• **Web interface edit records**
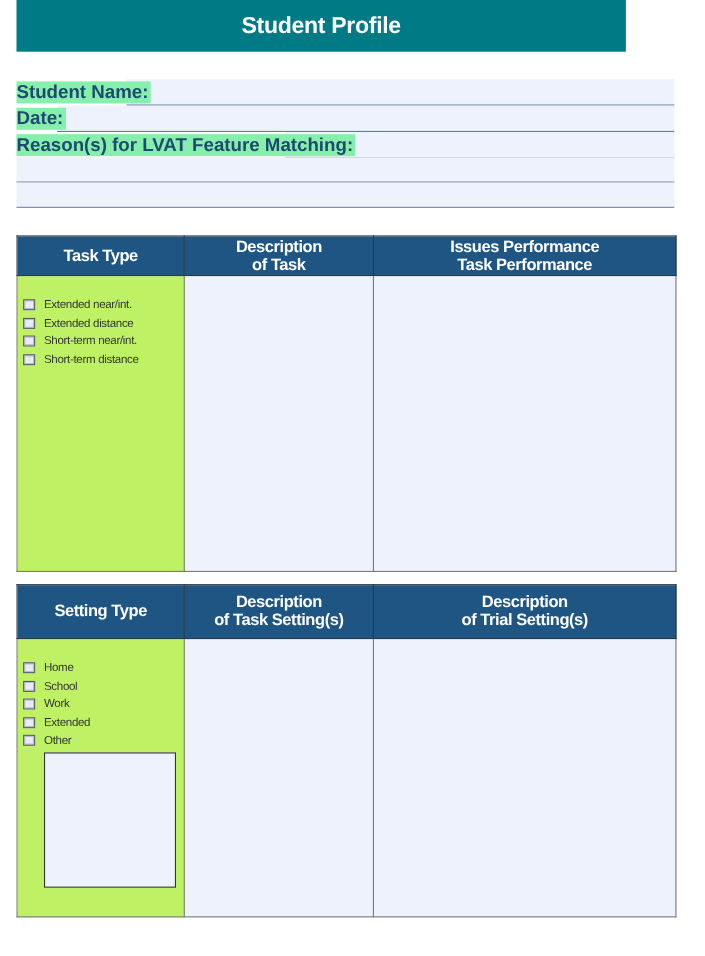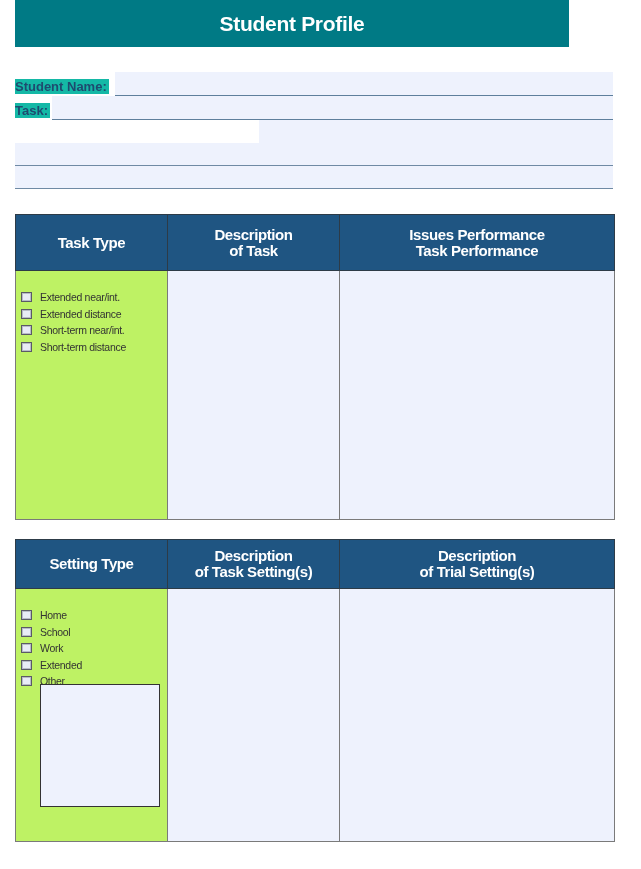--- a/index.html
+++ b/index.html
@@ -1,20 +1,20 @@
 <!DOCTYPE html>
 <html><head>
 <meta charset="utf-8">
 <style>
   html, body { margin: 0; padding: 0; background: #ffffff; }
   body { width: 641px; height: 869px; position: relative; overflow: hidden; font-family: "Liberation Sans", sans-serif; }
   .title-bar { position: absolute; left: 15px; top: 0; width: 554px; height: 47px; background: #007a85; display: flex; align-items: center; justify-content: center; }
   .title-bar span { color: #ffffff; font-weight: bold; font-size: 21px; letter-spacing: -0.3px; font-family: "Liberation Sans", sans-serif; }
   .field-row { position: absolute; left: 15px; height: 24px; }
-  .field-label { position: absolute; left: 0; bottom: 2px; font-weight: bold; font-size: 13px; color: #1e4a6f; white-space: nowrap; background: #14b8a6; padding-right: 2px; }
+  .field-label { position: absolute; left: 0; bottom: 2px; font-weight: bold; font-size: 17px; color: #1e4a6f; white-space: nowrap; background: #86efac; padding-right: 2px; }
   .field-input { position: absolute; top: 0; bottom: 0; right: 0; background: #eef2fd; border-bottom: 1.5px solid #5e7f9c; }
   .blank-line { position: absolute; left: 15px; width: 598px; height: 22px; background: #eef2fd; border-bottom: 1.5px solid #6f8aa4; }
   table.grid { position: absolute; left: 15px; width: 599px; border-collapse: collapse; table-layout: fixed; }
   table.grid th { background: #1f5582; color: #ffffff; font-weight: bold; font-size: 15px; line-height: 16px; text-align: center; border: 1.5px solid #2d3b47; letter-spacing: -0.4px; padding: 0; }
   table.grid td { border: 1.5px solid #7a7a7a; vertical-align: top; padding: 0; }
   td.white { background: #bef264; }
   td.fill { background: #eef2fd; }
   .check-list { list-style: none; margin: 0; padding: 18px 0 0 5px; }
   .check-list li { display: flex; align-items: center; height: 16.5px; font-size: 10.5px; color: #333; letter-spacing: -0.3px; }
   .check-box { width: 9px; height: 8px; border: 1.5px solid #5a5a66; background: #e8ecf7; margin-right: 8px; box-shadow: inset 0 0 0 1px #b8bcc8; }
@@ -26,36 +26,37 @@
 <div class="title-bar">
   <span>Student Profile</span>
 </div>
 
 <div class="field-row" style="top:72px; width:598px;">
   <div class="field-input" style="left:100px;"></div>
   <span class="field-label">Student Name:</span>
 </div>
 <div class="field-row" style="top:96px; width:598px;">
   <div class="field-input" style="left:37px;"></div>
-  <span class="field-label">Task:</span>
+  <span class="field-label">Date:</span>
 </div>
 <div class="field-row" style="top:120px; width:598px;">
   <div class="field-input" style="left:244px;"></div>
+  <span class="field-label">Reason(s) for LVAT Feature Matching:</span>
 </div>
 <div class="blank-line" style="top:143px;"></div>
 <div class="blank-line" style="top:166px;"></div>
 
 <table class="grid" style="top:214px; height:306px;">
   <colgroup>
       <col style="width:152px">
       <col style="width:172px">
       <col style="width:275px">
     </colgroup>
   <tbody>
-      <tr style="height:56px;">
+      <tr style="height:36px;">
     <th><span>Task Type</span></th>
     <th><span>Description</span><br><span>of Task</span></th>
     <th><span>Issues Performance</span><br><span>Task Performance</span></th>
   </tr>
   <tr>
     <td class="white">
       <ul class="check-list">
         <li>
               <span class="check-box"></span>
               <span>Extended near/int.</span>
@@ -73,21 +74,21 @@
               <span>Short-term distance</span>
             </li>
       </ul>
     </td>
     <td class="fill"></td>
     <td class="fill"></td>
   </tr>
 </tbody>
   </table>
 
-<table class="grid" style="top:531px; height:303px;margin-top:8px;">
+<table class="grid" style="top:531px; height:303px;">
   <colgroup>
       <col style="width:152px">
       <col style="width:172px">
       <col style="width:275px">
     </colgroup>
   <tbody>
       <tr style="height:49px;">
     <th><span>Setting Type</span></th>
     <th><span>Description</span><br><span>of Task Setting(s)</span></th>
     <th><span>Description</span><br><span>of Trial Setting(s)</span></th>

• **GOAL OF THE EXERCISE**
Print again, exactly, the lines of the records above from the first line through the line with "center; height: 16.5px;". No pictures.

• **TASK RESPONSE**
--- a/index.html
+++ b/index.html
@@ -1,20 +1,20 @@
 <!DOCTYPE html>
 <html><head>
 <meta charset="utf-8">
 <style>
   html, body { margin: 0; padding: 0; background: #ffffff; }
   body { width: 641px; height: 869px; position: relative; overflow: hidden; font-family: "Liberation Sans", sans-serif; }
   .title-bar { position: absolute; left: 15px; top: 0; width: 554px; height: 47px; background: #007a85; display: flex; align-items: center; justify-content: center; }
   .title-bar span { color: #ffffff; font-weight: bold; font-size: 21px; letter-spacing: -0.3px; font-family: "Liberation Sans", sans-serif; }
   .field-row { position: absolute; left: 15px; height: 24px; }
-  .field-label { position: absolute; left: 0; bottom: 2px; font-weight: bold; font-size: 13px; color: #1e4a6f; white-space: nowrap; background: #14b8a6; padding-right: 2px; }
+  .field-label { position: absolute; left: 0; bottom: 2px; font-weight: bold; font-size: 17px; color: #1e4a6f; white-space: nowrap; background: #86efac; padding-right: 2px; }
   .field-input { position: absolute; top: 0; bottom: 0; right: 0; background: #eef2fd; border-bottom: 1.5px solid #5e7f9c; }
   .blank-line { position: absolute; left: 15px; width: 598px; height: 22px; background: #eef2fd; border-bottom: 1.5px solid #6f8aa4; }
   table.grid { position: absolute; left: 15px; width: 599px; border-collapse: collapse; table-layout: fixed; }
   table.grid th { background: #1f5582; color: #ffffff; font-weight: bold; font-size: 15px; line-height: 16px; text-align: center; border: 1.5px solid #2d3b47; letter-spacing: -0.4px; padding: 0; }
   table.grid td { border: 1.5px solid #7a7a7a; vertical-align: top; padding: 0; }
   td.white { background: #bef264; }
   td.fill { background: #eef2fd; }
   .check-list { list-style: none; margin: 0; padding: 18px 0 0 5px; }
   .check-list li { display: flex; align-items: center; height: 16.5px; font-size: 10.5px; color: #333; letter-spacing: -0.3px; }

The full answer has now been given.